How to complete this task:
Which lines run from the one containing "right hip: (626, 310)" to the end of the entries? Quote them exactly, and nothing else.

* * * * * * *

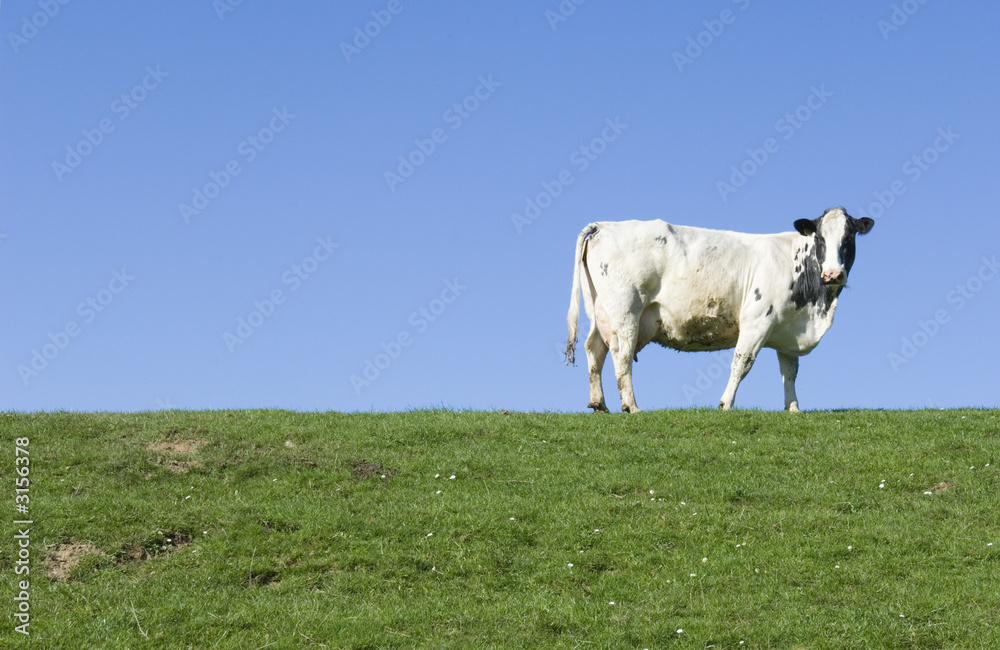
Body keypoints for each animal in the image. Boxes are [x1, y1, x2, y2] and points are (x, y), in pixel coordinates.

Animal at [565, 207, 874, 412]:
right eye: (820, 239)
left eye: (849, 238)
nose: (833, 274)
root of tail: (604, 225)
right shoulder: (757, 321)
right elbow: (742, 363)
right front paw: (726, 404)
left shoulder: (788, 331)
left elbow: (789, 372)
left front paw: (793, 409)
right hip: (626, 310)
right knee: (622, 355)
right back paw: (632, 406)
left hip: (600, 311)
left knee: (595, 349)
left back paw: (599, 404)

* * * * * * *

Result of this task:
right hip: (626, 310)
right knee: (622, 355)
right back paw: (632, 406)
left hip: (600, 311)
left knee: (595, 349)
left back paw: (599, 404)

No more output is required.